Capacitores em série (Cs)

Two capacitors in series

Put two capacitors in series and the equivalent capacitance follows 1/C = 1/C₁ + 1/C₂, which you can rewrite as the product-over-sum form C = (C₁ · C₂) / (C₁ + C₂). Whatever you get, it is always smaller than the smallest of the two. The same charge Q flows through both, and the voltage divides inversely with capacitance, so the smaller C ends up with the larger voltage across it. Example: two 220 µF / 16 V electrolytics in series give C = 110 µF and a theoretical rating of 32 V. On the bench, though, you should add 100 kΩ balancing resistors in parallel with each capacitor, otherwise a mismatch in leakage current can push one of them above its rated voltage.

Applications: DC link banks and capacitive dividers

You see two capacitors in series all the time in the high-voltage DC link banks of three-phase inverters and VFDs, where a pair of 450 V electrolytics handles an 800 V bus (with balancing resistors). The same trick builds capacitive voltage dividers for AC metering, lets you hit precise non-standard values in tuned LC and RF circuits, and gets you to voltage ratings that no single component on the shelf can match.

FAQ

Why is the equivalent smaller than the smallest? Stacking them in series spreads the outer plates farther apart without adding any plate area, and that drops the capacitance.

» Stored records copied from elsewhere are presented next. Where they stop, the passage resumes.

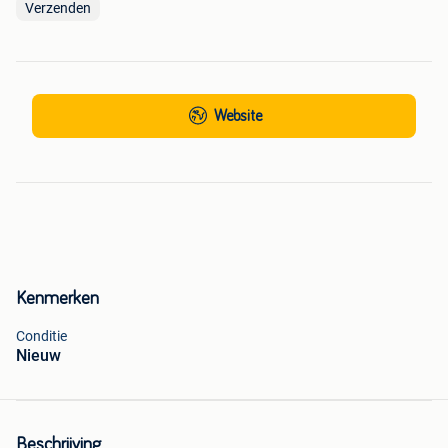
Verzenden
Website
Kenmerken
Conditie
Nieuw
Beschrijving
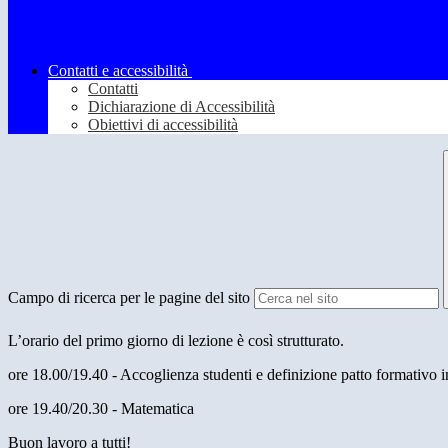
Contatti e accessibilità
Contatti
Dichiarazione di Accessibilità
Obiettivi di accessibilità
Campo di ricerca per le pagine del sito
L’orario del primo giorno di lezione è così strutturato.
ore 18.00/19.40 - Accoglienza studenti e definizione patto formativo 
ore 19.40/20.30 - Matematica
Buon lavoro a tutti!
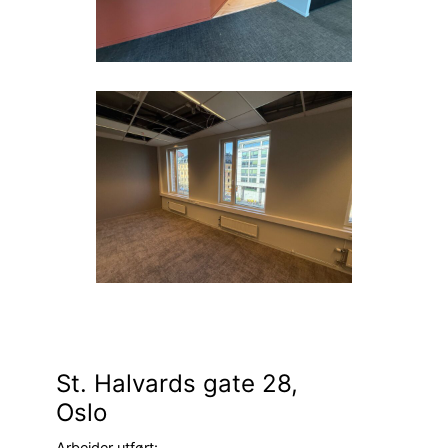
St. Halvards gate 28,
Oslo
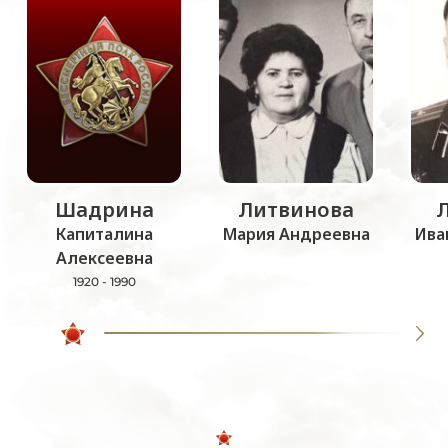
Шадрина
Литвинова
Капиталина
Мария Андреевна
Ива
Алексеевна
1920 - 1990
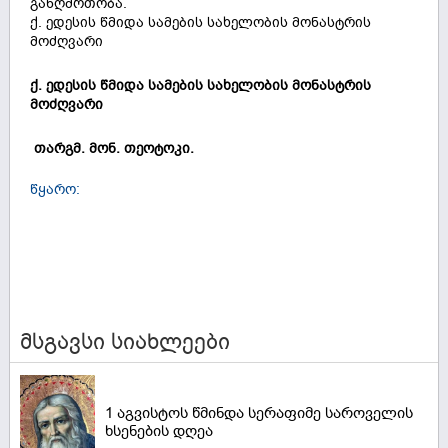
განღმრთობა.
ქ. ედესის წმიდა სამების სახელობის მონასტრის
მოძღვარი
ქ. ედესის წმიდა სამების სახელობის მონასტრის
მოძღვარი
თარგმ. მონ. თეოტოკი.
წყარო:
მსგავსი სიახლეები
1 აგვისტოს წმინდა სერაფიმე საროველის
ხსენების დღეა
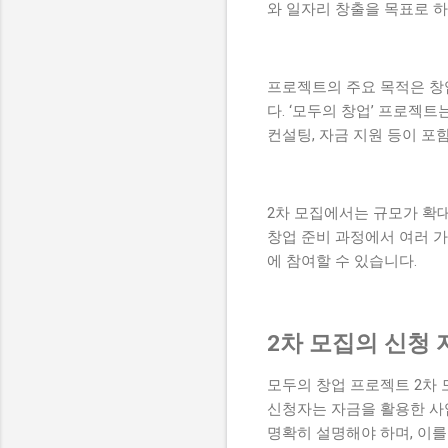
와 일자리 창출을 목표로 하
프로젝트의 주요 목적은 창
다. ‘모두의 창업’ 프로젝
컨설팅, 자금 지원 등이 포
2차 모집에서는 규모가 확대
창업 준비 과정에서 여러 가
에 참여할 수 있습니다.
2차 모집의 신청
모두의 창업 프로젝트 2차 
신청자는 자금을 활용한 사
명확히 설명해야 하며, 이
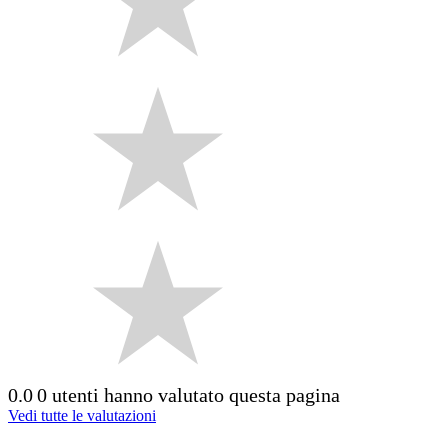
0.0
0 utenti hanno valutato questa pagina
Vedi tutte le valutazioni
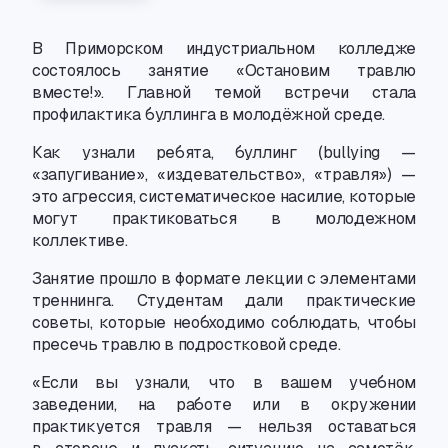
В Приморском индустриальном колледже
состоялось занятие «Остановим травлю
вместе!». Главной темой встречи стала
профилактика буллинга в молодёжной среде.
Как узнали ребята
,
буллинг
(
bullying —
«запугивание», «издевательство», «травля») —
это агрессия
,
систематическое насилие
,
которые
могут практиковаться в молодежном
коллективе.
Занятие прошло в формате лекции с элементами
треннинга. Студентам дали практические
советы
,
которые необходимо соблюдать
,
чтобы
пресечь травлю в подростковой среде.
«Если вы узнали
,
что в вашем учебном
заведении
,
на работе или в окружении
практикуется травля — нельзя оставаться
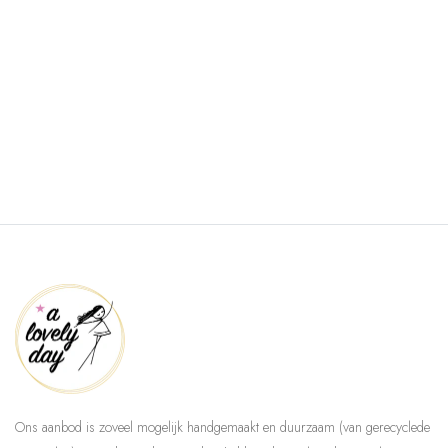
Ons aanbod is zoveel mogelijk handgemaakt en duurzaam (van gerecyclede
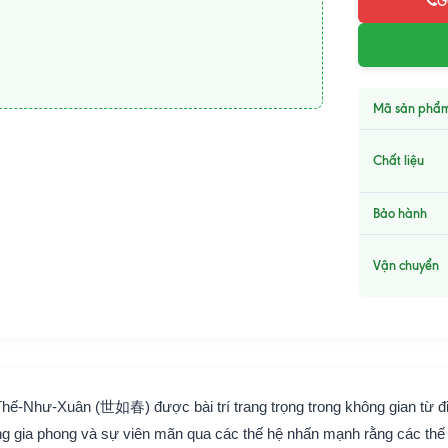
G
Mã sản phẩ
Chất liệu
Bảo hành
Vận chuyển
Thế-Như-Xuân (世如春) được bài trí trang trọng trong không gian từ đ
ng gia phong và sự viên mãn qua các thế hệ nhấn mạnh rằng các thế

How does voltage split between them? Inversely with capacitance, following V₁ = V·C₂/(C₁+C₂). Take a 10 µF in series with a 100 µF at 110 V and the 10 µF sees 100 V of it.

Do I really need balancing resistors? For high-voltage banks, yes. Real capacitors never leak at exactly the same rate, and without parallel resistors (100 kΩ–1 MΩ) one of them charges past its rating and fails.

Polarity for electrolytics? Keep both facing the same way, or switch to bipolar (non-polarized) types when there is AC in the path.